• **Document extract**:
**********
On a voyage returning from England with three grandchildren, Van Alen either jumped or fell off the RMS Umbria on July 22, 1886; his body was not recovered. The New York Times reported after his death that "The sad, mysterious death of Gen. James H. Van Alen has cast a gloom over the place [Newport]. The New-York papers were eagerly read for the latest news regarding the affair, which was the sole topic of discussion in society and by the local residents, who knew and respected the deceased."

===Estate and descendants===
In his will dated September 13, 1884, his left $300,000 and The Grange, his Newport estate, and other properties to his son. The residue was left in trust to be divided in three parts: two parts of $250,000, at least, for the benefit of his granddaughters Mary and Sarah, and the third and residue for his grandson, James Laurens Van Alen.
**********
• **Exercise instructions**: Carry on the biographical passage about James H. Van Alen from its last sentence. The material that follows comes from a separate source.
**********
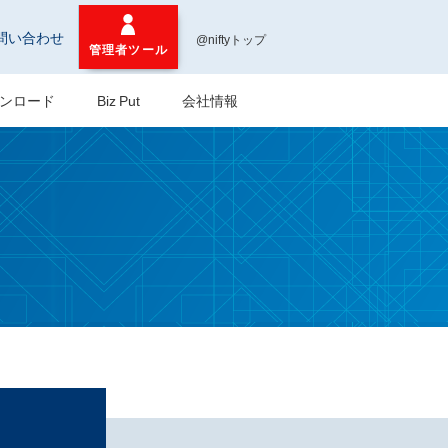
問い合わせ
@niftyトップ
管理者ツール
ンロード
Biz Put
会社情報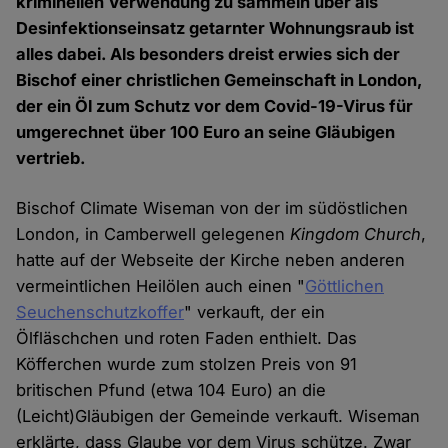
kriminellen Verwendung zu sammeln über als
Desinfektionseinsatz getarnter Wohnungsraub ist
alles dabei. Als besonders dreist erwies sich der
Bischof einer christlichen Gemeinschaft in London,
der ein Öl zum Schutz vor dem Covid-19-Virus für
umgerechnet
über 100 Euro an seine Gläubigen
vertrieb.
Bischof Climate Wiseman von der im südöstlichen
London, in Camberwell gelegenen
Kingdom Church
,
hatte auf der Webseite der Kirche neben anderen
vermeintlichen Heilölen auch einen "
Göttlichen
Seuchenschutzkoffer
" verkauft, der ein
Ölfläschchen und roten Faden enthielt. Das
Köfferchen wurde zum stolzen Preis von 91
britischen Pfund (etwa 104 Euro) an die
(Leicht)Gläubigen der Gemeinde verkauft. Wiseman
erklärte, dass Glaube vor dem Virus schütze. Zwar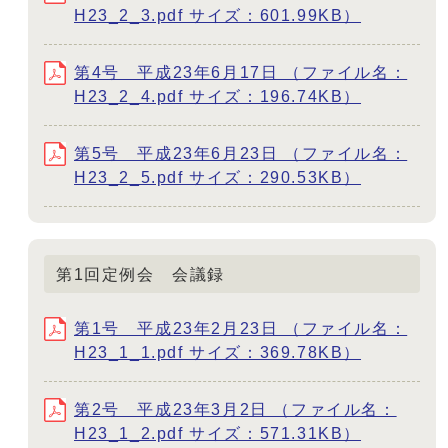
H23_2_3.pdf サイズ：601.99KB）
第4号 平成23年6月17日 （ファイル名：
H23_2_4.pdf サイズ：196.74KB）
第5号 平成23年6月23日 （ファイル名：
H23_2_5.pdf サイズ：290.53KB）
第1回定例会 会議録
第1号 平成23年2月23日 （ファイル名：
H23_1_1.pdf サイズ：369.78KB）
第2号 平成23年3月2日 （ファイル名：
H23_1_2.pdf サイズ：571.31KB）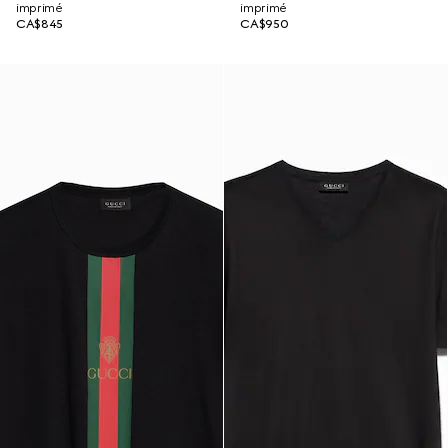
imprimé
imprimé
CA$845
CA$950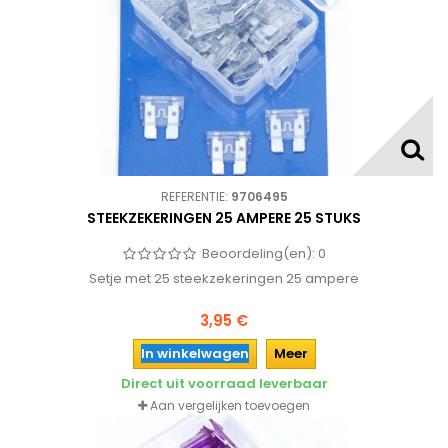
REFERENTIE:
9706495
STEEKZEKERINGEN 25 AMPERE 25 STUKS
Beoordeling(en):
0
Setje met 25 steekzekeringen 25 ampere
3,95 €
In winkelwagen
Meer
Direct uit voorraad leverbaar
Aan vergelijken toevoegen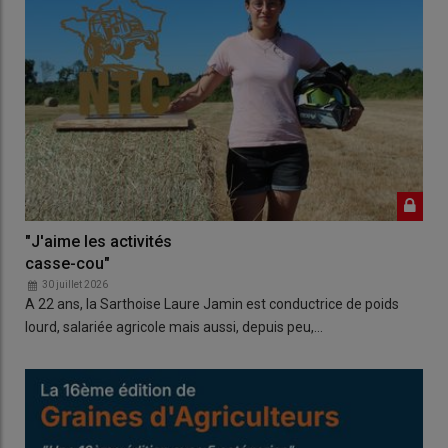
"J'aime les activités
casse-cou"
30 juillet 2026
A 22 ans, la Sarthoise Laure Jamin est conductrice de poids
lourd, salariée agricole mais aussi, depuis peu,…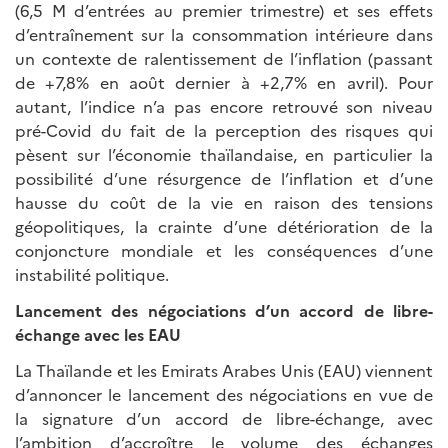
(6,5 M d’entrées au premier trimestre) et ses effets
d’entraînement sur la consommation intérieure dans
un contexte de ralentissement de l’inflation (passant
de +7,8% en août dernier à +2,7% en avril). Pour
autant, l’indice n’a pas encore retrouvé son niveau
pré-Covid du fait de la perception des risques qui
pèsent sur l’économie thaïlandaise, en particulier la
possibilité d’une résurgence de l’inflation et d’une
hausse du coût de la vie en raison des tensions
géopolitiques, la crainte d’une détérioration de la
conjoncture mondiale et les conséquences d’une
instabilité politique.
Lancement des négociations d’un accord de libre-
échange avec les EAU
La Thaïlande et les Emirats Arabes Unis (EAU) viennent
d’annoncer le lancement des négociations en vue de
la signature d’un accord de libre-échange, avec
l’ambition d’accroître le volume des échanges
**********
• **Written reply**:
Through his son James, he was the grandfather of Mary Van Alen (1876–1959), who married Griswold A. Thompson (1875–1945) in 1913; James Laurens Van Alen (1878–1927), who married Margaret Louise Post (1876–1969) in 1900; and Sarah Steward Van Alen (1881–1963), who married Robert Joseph Collier (1876–1918) in 1902.

Through his grandson James Laurens, Van Alen was the great-grandfather of socialite and tennis enthusiast James Henry Van Alen IV (1902–1991).